In Reply to: Re: Respectable Trade posted by Antonia Massa-MacLeod on October 9, 2000 at 21:55:32:
We cannot disconnect ourselves from the past because we are all a product of the past. The wealth created by slavery was passed on to future generations, just as the poverty created by slavery was similarly passed on. People are a product of the culture that shaped their parents, as well as the cultural change that occurs after their parents.
What must we do? If we don't confront our past history and how it has shaped the people who live in our society today, then we will continue to suffer the after effects of the brutality. Is it any different from what happens to a person who has been abused as a child? If that person denies it ever happened, then the abuse shapes them in more powerful ways than if they confront the past and come to terms with it.
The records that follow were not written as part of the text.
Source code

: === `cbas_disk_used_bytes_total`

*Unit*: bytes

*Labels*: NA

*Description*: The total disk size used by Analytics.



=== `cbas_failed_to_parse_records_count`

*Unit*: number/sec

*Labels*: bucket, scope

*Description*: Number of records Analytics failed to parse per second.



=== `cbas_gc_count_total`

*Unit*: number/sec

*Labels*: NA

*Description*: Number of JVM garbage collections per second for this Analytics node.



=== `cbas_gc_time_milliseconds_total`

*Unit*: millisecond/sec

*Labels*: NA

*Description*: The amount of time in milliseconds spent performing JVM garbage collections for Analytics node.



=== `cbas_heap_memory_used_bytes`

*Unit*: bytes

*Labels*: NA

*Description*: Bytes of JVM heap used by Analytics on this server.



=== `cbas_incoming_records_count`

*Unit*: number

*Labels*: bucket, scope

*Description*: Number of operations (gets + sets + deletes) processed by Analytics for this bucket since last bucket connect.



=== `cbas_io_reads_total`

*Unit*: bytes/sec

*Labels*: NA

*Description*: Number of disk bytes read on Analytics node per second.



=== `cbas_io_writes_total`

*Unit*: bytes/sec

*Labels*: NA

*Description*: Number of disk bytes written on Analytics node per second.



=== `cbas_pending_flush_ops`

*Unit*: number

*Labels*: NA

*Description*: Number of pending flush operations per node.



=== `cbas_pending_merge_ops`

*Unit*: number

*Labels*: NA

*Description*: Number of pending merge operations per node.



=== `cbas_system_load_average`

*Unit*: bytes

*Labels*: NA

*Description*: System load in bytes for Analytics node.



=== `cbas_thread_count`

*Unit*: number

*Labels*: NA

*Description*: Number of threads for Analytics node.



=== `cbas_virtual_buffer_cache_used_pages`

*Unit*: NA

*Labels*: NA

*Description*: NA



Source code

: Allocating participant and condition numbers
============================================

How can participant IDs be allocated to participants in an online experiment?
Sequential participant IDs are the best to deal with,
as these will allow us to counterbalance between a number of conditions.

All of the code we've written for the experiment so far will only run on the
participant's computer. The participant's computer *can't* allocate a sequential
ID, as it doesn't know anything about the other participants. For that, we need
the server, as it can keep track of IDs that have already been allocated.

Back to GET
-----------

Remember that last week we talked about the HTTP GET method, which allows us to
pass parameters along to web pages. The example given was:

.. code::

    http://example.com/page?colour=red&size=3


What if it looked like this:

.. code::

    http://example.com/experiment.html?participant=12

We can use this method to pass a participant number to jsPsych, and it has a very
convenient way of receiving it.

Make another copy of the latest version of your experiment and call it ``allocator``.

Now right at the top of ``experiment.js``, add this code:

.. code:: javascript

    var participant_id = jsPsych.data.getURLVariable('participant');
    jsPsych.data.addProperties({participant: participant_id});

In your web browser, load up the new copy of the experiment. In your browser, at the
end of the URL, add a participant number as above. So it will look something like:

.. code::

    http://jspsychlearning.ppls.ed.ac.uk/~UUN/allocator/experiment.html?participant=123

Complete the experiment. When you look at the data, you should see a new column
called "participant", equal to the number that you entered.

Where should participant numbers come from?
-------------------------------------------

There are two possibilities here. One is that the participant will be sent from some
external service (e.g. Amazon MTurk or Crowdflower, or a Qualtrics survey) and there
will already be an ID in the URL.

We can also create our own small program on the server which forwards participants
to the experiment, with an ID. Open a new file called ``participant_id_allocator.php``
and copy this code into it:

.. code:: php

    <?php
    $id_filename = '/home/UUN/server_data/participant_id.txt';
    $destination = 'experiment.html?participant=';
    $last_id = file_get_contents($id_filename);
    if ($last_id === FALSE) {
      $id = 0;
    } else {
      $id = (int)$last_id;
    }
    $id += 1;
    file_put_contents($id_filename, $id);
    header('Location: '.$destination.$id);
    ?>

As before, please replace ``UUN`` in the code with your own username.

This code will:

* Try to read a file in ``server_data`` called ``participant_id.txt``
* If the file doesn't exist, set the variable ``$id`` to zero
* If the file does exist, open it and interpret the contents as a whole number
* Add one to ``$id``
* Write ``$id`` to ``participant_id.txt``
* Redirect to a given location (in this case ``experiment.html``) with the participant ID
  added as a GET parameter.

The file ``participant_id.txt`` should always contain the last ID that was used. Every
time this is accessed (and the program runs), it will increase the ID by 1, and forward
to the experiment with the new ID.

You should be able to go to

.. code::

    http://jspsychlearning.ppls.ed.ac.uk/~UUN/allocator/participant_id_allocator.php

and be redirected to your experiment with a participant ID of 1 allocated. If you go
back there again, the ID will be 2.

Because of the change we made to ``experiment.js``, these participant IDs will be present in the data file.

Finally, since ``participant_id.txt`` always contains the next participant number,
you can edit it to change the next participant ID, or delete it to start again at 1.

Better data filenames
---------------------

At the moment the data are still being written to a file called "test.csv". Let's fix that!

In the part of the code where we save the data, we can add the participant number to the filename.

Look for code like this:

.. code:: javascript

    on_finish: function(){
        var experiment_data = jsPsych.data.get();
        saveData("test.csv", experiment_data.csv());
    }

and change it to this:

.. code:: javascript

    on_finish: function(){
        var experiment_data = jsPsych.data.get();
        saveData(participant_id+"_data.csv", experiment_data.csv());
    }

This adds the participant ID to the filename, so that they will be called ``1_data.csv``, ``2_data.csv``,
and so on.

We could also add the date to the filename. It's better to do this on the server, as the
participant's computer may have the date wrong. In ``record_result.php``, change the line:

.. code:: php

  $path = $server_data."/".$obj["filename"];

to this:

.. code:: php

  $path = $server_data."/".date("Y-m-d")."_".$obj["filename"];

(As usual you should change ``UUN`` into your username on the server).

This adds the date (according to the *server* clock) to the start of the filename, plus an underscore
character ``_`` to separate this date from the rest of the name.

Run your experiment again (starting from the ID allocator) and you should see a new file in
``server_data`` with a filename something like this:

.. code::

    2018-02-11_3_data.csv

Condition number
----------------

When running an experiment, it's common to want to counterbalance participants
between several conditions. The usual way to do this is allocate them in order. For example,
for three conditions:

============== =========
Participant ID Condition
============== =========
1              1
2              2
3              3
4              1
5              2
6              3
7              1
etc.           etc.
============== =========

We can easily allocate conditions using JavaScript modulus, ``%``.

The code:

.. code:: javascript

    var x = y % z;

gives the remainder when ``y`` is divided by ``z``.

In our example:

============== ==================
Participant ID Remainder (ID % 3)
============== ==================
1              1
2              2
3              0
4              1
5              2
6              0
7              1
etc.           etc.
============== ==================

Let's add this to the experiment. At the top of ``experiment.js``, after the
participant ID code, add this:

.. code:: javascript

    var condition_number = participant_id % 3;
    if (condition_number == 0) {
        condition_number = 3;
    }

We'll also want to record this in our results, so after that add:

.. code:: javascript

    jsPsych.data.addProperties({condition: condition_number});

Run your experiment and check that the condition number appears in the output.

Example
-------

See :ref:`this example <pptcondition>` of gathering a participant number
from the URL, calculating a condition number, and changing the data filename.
The country also needs to apologize, through the government, because the country is one continuous entity. The government that allowed people to be enslaved and abused is the same government that exists today, even if populated by a new generation of leaders. An apology is but one more step forward. Education is an even bigger need. We don't really learn about slavery in school or the effect it might have had on people. If we understood it better, we could be in a better position to make life better. We could deal with the trauma directly, rather than hiding from it or pretending it never happened. Jewish culture is an excellent example of a people who have learned to deal directly with the traumatic events that shaped who they are, even if it wasn't directly experienced. The most important aspect of dealing with the pain and transcending it has been to confront it, to ritualize the healing process, and to make sure others share in the knowledge of the suffering. There isn't anything comparable for those who suffered three hundred years of slavery in the Western Hemisphere.